PROBLEM TO WORK ON
Search the listing below for the word "SQUARE" and return each line that contains it.

GIVEN INFORMATION
══════════

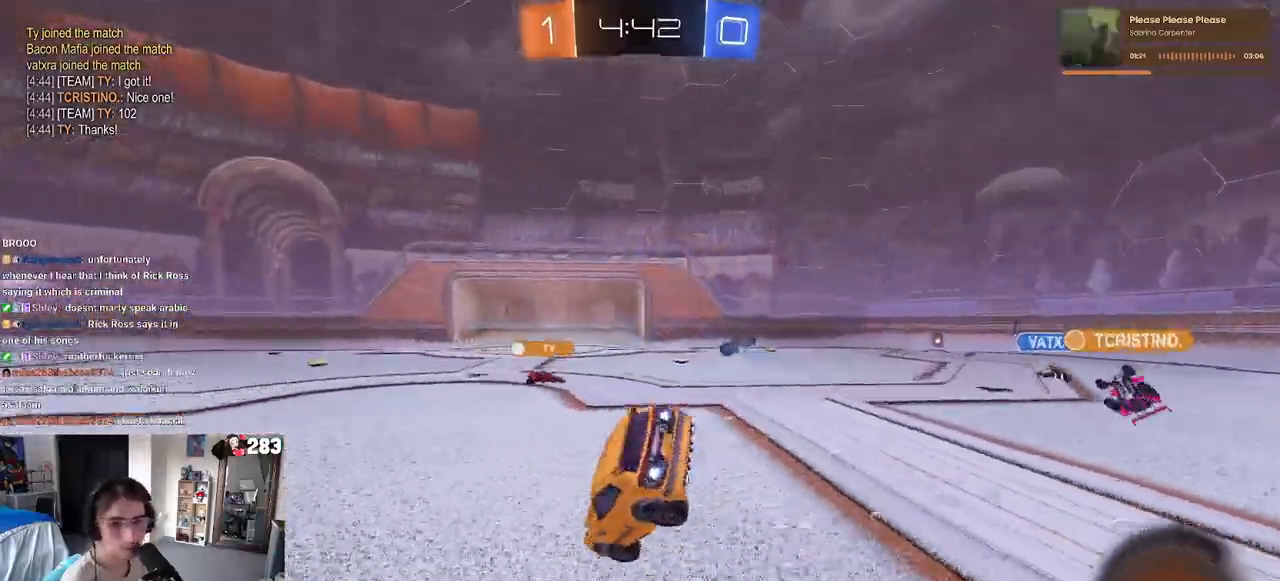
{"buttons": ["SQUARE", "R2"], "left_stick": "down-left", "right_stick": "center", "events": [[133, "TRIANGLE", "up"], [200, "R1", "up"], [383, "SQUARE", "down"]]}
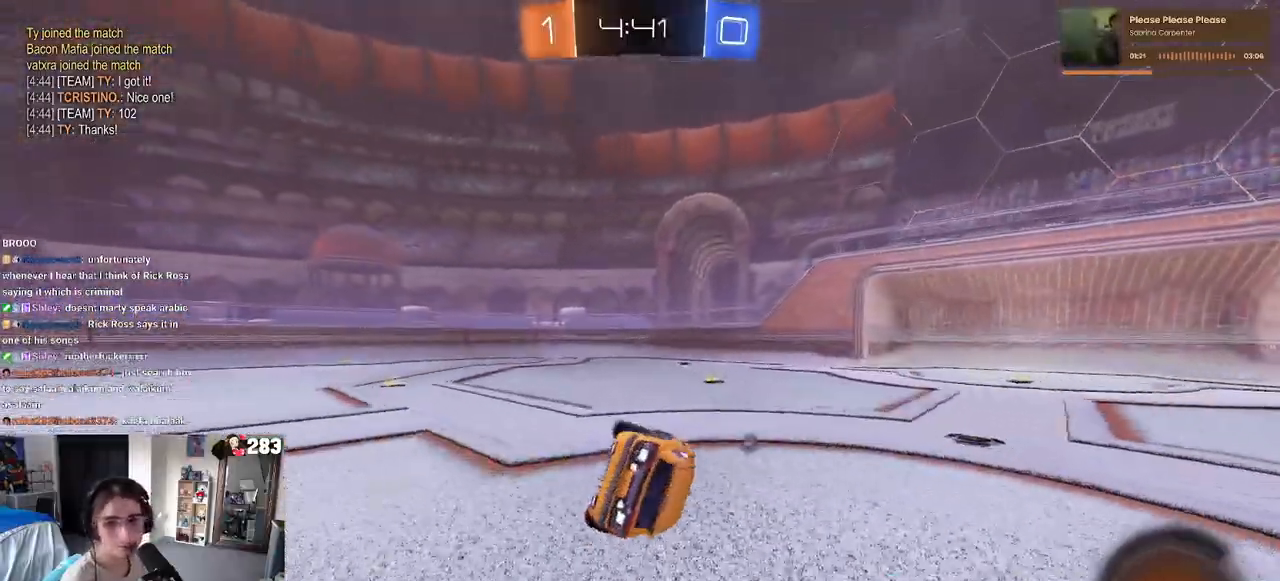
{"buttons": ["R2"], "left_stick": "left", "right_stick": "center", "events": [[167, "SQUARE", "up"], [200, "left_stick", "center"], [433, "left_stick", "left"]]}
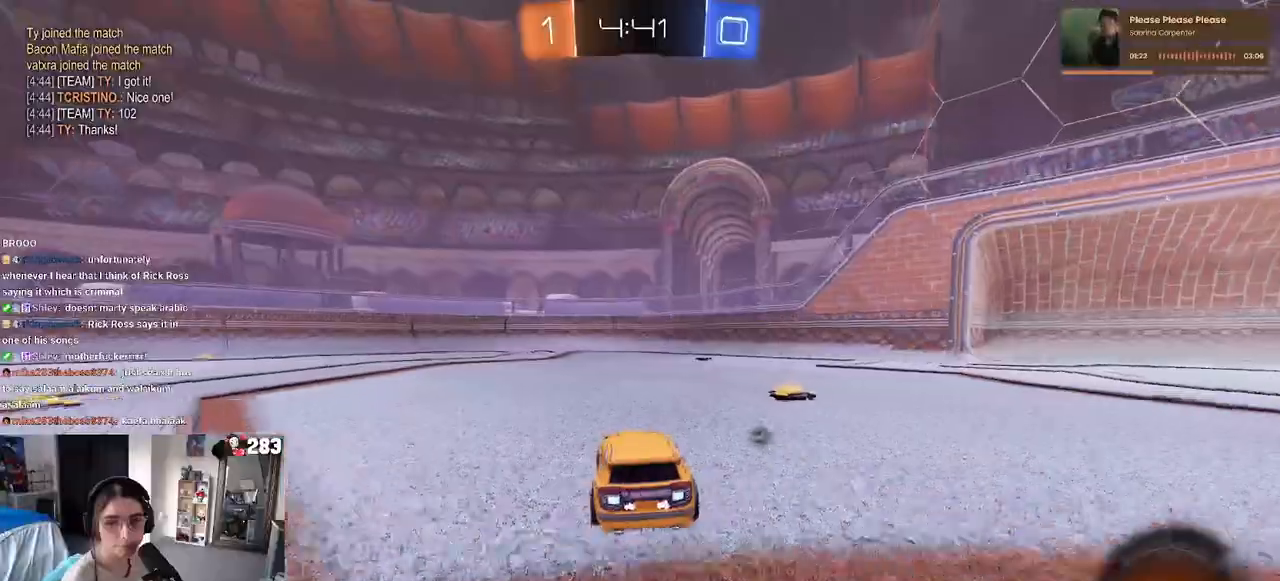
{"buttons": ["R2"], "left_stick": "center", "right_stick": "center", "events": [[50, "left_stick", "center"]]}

══════════

RESULT FOR THIS EXERCISE
{"buttons": ["SQUARE", "R2"], "left_stick": "down-left", "right_stick": "center", "events": [[133, "TRIANGLE", "up"], [200, "R1", "up"], [383, "SQUARE", "down"]]}
{"buttons": ["R2"], "left_stick": "left", "right_stick": "center", "events": [[167, "SQUARE", "up"], [200, "left_stick", "center"], [433, "left_stick", "left"]]}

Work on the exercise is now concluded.